I ran Qwen3 32B with identical prompts on both machines. This is a large model that needs serious hardware.

Machine Average Speed
Mac Mini M4 64GB 11.7 tokens/sec
Dual RTX 3090s 9.2 tokens/sec

The Mac Mini is 27% faster. I ran the test multiple times to confirm.

Why This Happens

Unified memory architecture
Unified memory eliminates the multi-GPU bottleneck

LLM inference is memory-bandwidth bound, not compute-bound. The model weights constantly move between memory and processing cores.

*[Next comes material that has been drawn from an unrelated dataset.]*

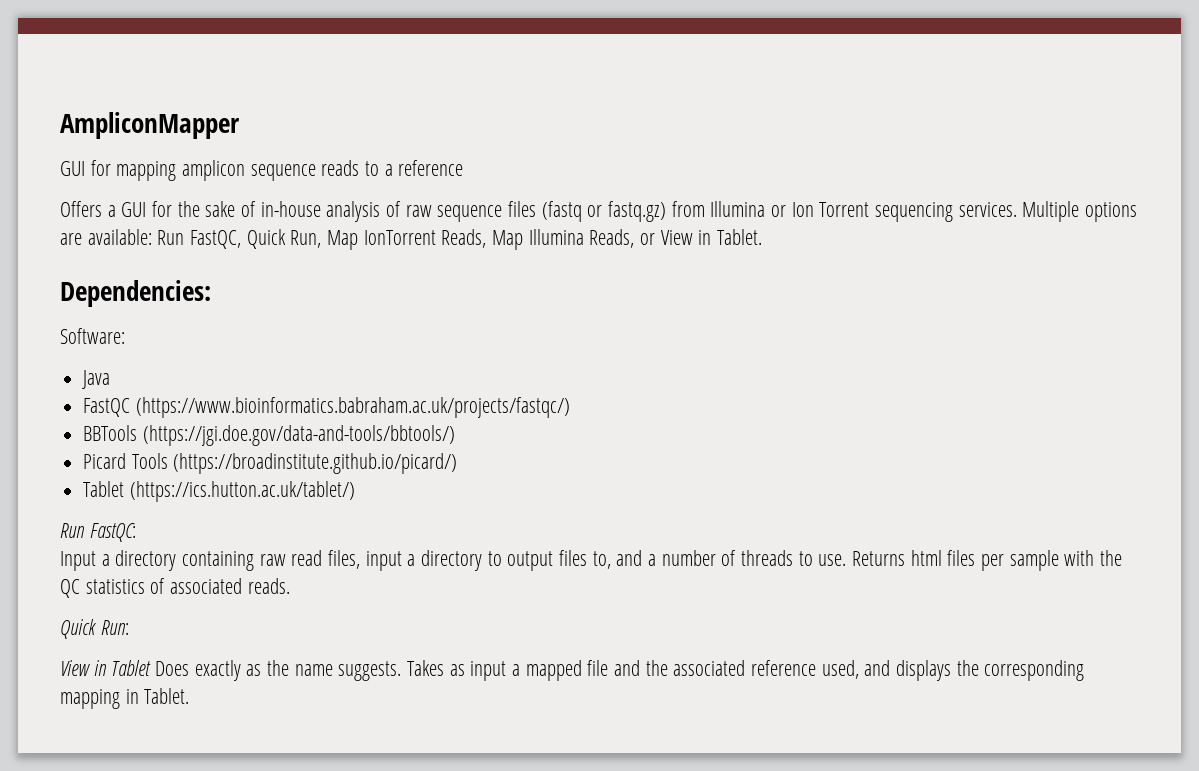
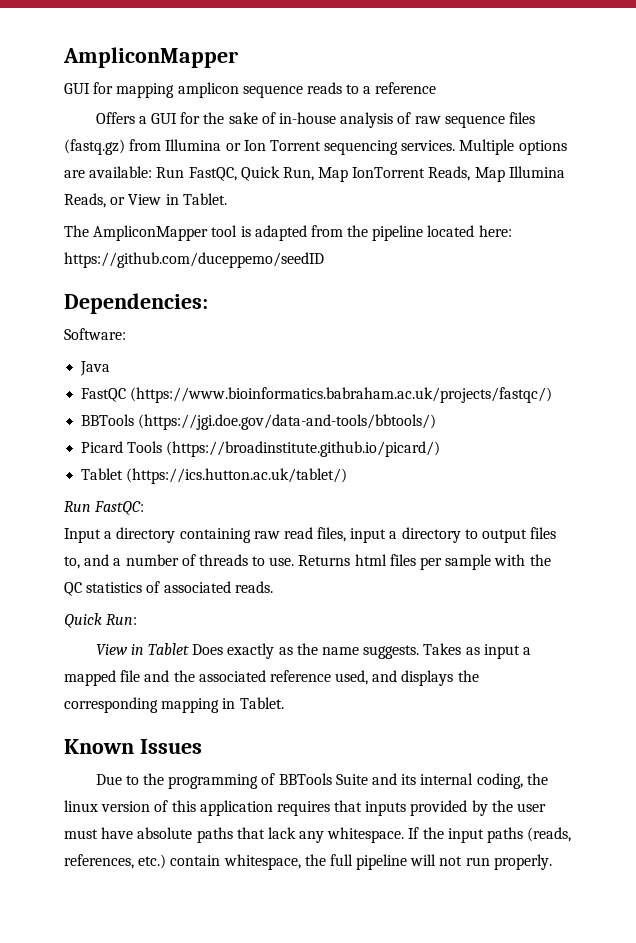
[541,201,667,222] (fastq or fastq.gz) -> [64,139,125,155] (fastq.gz)
(763, 237) none -> [64,225,512,241] [64,252,324,268] // The AmpliconMapper tool is adapted from the pipeline located here: https://github.com/duceppemo/seedID
(190, 696) none -> [64,739,202,754] [95,773,548,789] [64,800,547,816] [64,827,572,843] [64,854,552,870] // Known Issues // Due to the programming of BBTools Suite and its internal coding, the linux version of this application requires that inputs provided by the user must have absolute paths that lack any whitespace. If the input paths (reads, references, etc.) contain whitespace, the full pipeline will not run properly.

Speed depends on how fast you can shuffle data around.

Each RTX 3090 has 936 GB/s bandwidth. Impressive on paper. But when a model spans two GPUs, they communicate over PCIe. That's the bottleneck.

Apple's M4 has 64GB of unified memory. One pool. No inter-GPU communication needed. Consistent bandwidth for both CPU and GPU cores.

Power Efficiency

Mac Mini M4 GPU Server
Speed 11.7 t/s 9.2 t/s
Power ~40W ~700W
Tokens per Watt 0.29 0.013

The M4 is 22× more power efficient. Over a year of heavy use, that adds up.

When NVIDIA Still Wins

GPUs still dominate certain workloads:

  • Training and fine-tuning (CUDA ecosystem, tensor cores)
  • Batch inference (multiple parallel requests)
  • Image generation (Stable Diffusion, ComfyUI)

My GPU server now handles fine-tuning, TTS and image generation. It's good at those.

Takeaway

For local LLM inference, memory bandwidth matters more than raw compute. Apple's unified memory architecture currently delivers that better than multi-GPU setups.

The Mac Mini M4 with 64GB is faster, silent, cheaper to run, and costs less than my GPU rig.

Sometimes the right tool isn't the most powerful one. meh (:

Benchmarked with Ollama running Qwen3:32B, February 2025.